**Extracted material**.

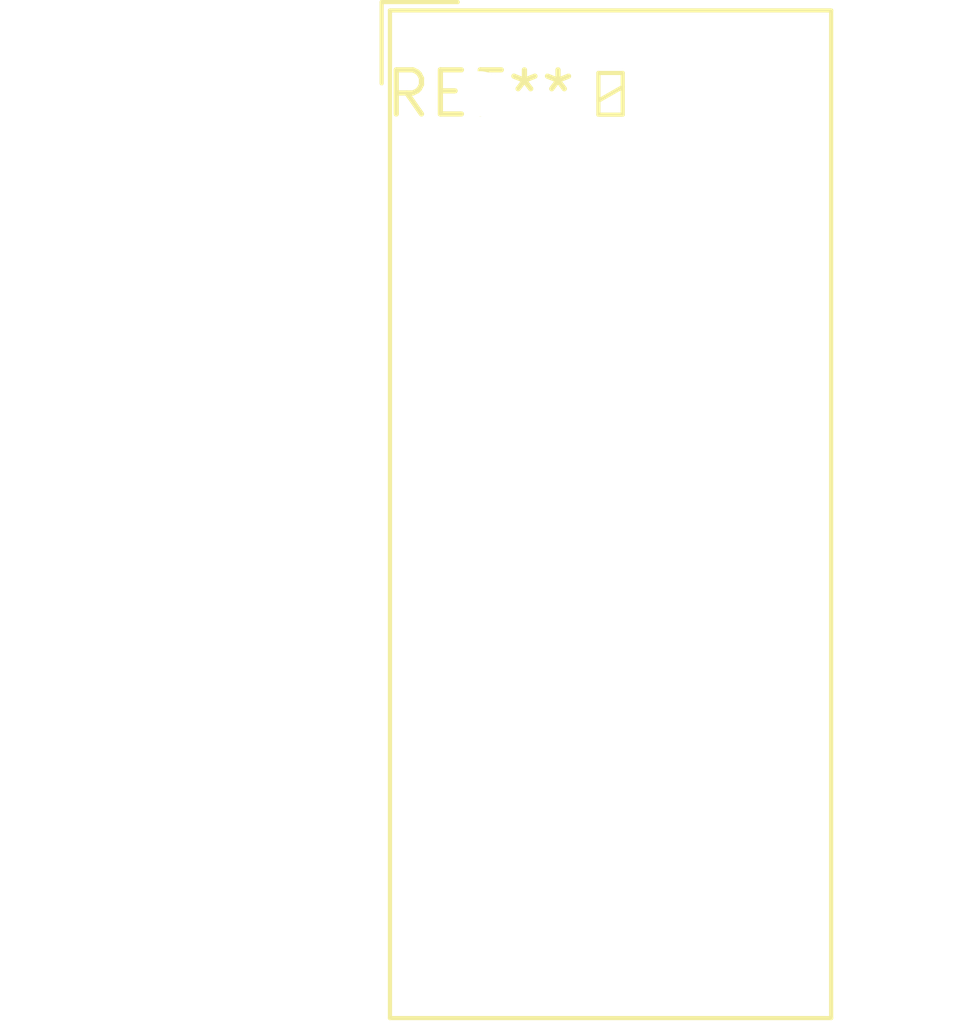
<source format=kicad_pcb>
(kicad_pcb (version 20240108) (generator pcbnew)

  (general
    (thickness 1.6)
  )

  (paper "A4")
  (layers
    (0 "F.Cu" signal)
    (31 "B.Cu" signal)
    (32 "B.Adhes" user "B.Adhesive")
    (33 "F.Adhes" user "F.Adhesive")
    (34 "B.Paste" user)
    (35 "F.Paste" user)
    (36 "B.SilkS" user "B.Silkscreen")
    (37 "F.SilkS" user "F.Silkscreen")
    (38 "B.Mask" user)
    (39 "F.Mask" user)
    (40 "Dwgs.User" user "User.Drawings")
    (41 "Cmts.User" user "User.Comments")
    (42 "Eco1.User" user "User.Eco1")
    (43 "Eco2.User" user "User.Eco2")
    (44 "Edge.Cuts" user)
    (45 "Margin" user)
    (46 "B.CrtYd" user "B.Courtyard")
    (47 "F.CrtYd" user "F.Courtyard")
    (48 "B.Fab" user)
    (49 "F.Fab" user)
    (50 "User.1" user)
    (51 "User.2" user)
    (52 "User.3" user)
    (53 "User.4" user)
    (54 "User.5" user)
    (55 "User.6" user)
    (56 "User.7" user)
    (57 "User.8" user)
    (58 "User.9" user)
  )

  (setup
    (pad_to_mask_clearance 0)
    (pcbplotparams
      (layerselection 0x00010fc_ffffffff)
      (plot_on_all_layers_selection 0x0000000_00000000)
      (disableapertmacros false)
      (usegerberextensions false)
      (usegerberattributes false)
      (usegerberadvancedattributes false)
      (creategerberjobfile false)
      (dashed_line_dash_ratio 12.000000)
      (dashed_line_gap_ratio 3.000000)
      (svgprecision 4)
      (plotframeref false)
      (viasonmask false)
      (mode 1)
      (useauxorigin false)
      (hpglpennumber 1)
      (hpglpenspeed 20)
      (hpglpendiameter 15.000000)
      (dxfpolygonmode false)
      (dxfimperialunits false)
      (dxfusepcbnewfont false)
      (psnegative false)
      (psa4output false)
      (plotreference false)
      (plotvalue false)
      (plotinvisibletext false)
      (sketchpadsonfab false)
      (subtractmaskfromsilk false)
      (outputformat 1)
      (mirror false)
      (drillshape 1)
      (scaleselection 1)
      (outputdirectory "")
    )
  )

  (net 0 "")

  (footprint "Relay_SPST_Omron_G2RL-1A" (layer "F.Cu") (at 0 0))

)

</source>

**What is expected**. Without including the pictures, copy all of the data exactly.

**Output of the exercise**.
<source format=kicad_pcb>
(kicad_pcb (version 20240108) (generator pcbnew)

  (general
    (thickness 1.6)
  )

  (paper "A4")
  (layers
    (0 "F.Cu" signal)
    (31 "B.Cu" signal)
    (32 "B.Adhes" user "B.Adhesive")
    (33 "F.Adhes" user "F.Adhesive")
    (34 "B.Paste" user)
    (35 "F.Paste" user)
    (36 "B.SilkS" user "B.Silkscreen")
    (37 "F.SilkS" user "F.Silkscreen")
    (38 "B.Mask" user)
    (39 "F.Mask" user)
    (40 "Dwgs.User" user "User.Drawings")
    (41 "Cmts.User" user "User.Comments")
    (42 "Eco1.User" user "User.Eco1")
    (43 "Eco2.User" user "User.Eco2")
    (44 "Edge.Cuts" user)
    (45 "Margin" user)
    (46 "B.CrtYd" user "B.Courtyard")
    (47 "F.CrtYd" user "F.Courtyard")
    (48 "B.Fab" user)
    (49 "F.Fab" user)
    (50 "User.1" user)
    (51 "User.2" user)
    (52 "User.3" user)
    (53 "User.4" user)
    (54 "User.5" user)
    (55 "User.6" user)
    (56 "User.7" user)
    (57 "User.8" user)
    (58 "User.9" user)
  )

  (setup
    (pad_to_mask_clearance 0)
    (pcbplotparams
      (layerselection 0x00010fc_ffffffff)
      (plot_on_all_layers_selection 0x0000000_00000000)
      (disableapertmacros false)
      (usegerberextensions false)
      (usegerberattributes false)
      (usegerberadvancedattributes false)
      (creategerberjobfile false)
      (dashed_line_dash_ratio 12.000000)
      (dashed_line_gap_ratio 3.000000)
      (svgprecision 4)
      (plotframeref false)
      (viasonmask false)
      (mode 1)
      (useauxorigin false)
      (hpglpennumber 1)
      (hpglpenspeed 20)
      (hpglpendiameter 15.000000)
      (dxfpolygonmode false)
      (dxfimperialunits false)
      (dxfusepcbnewfont false)
      (psnegative false)
      (psa4output false)
      (plotreference false)
      (plotvalue false)
      (plotinvisibletext false)
      (sketchpadsonfab false)
      (subtractmaskfromsilk false)
      (outputformat 1)
      (mirror false)
      (drillshape 1)
      (scaleselection 1)
      (outputdirectory "")
    )
  )

  (net 0 "")

  (footprint "Relay_SPST_Omron_G2RL-1A" (layer "F.Cu") (at 0 0))

)

</source>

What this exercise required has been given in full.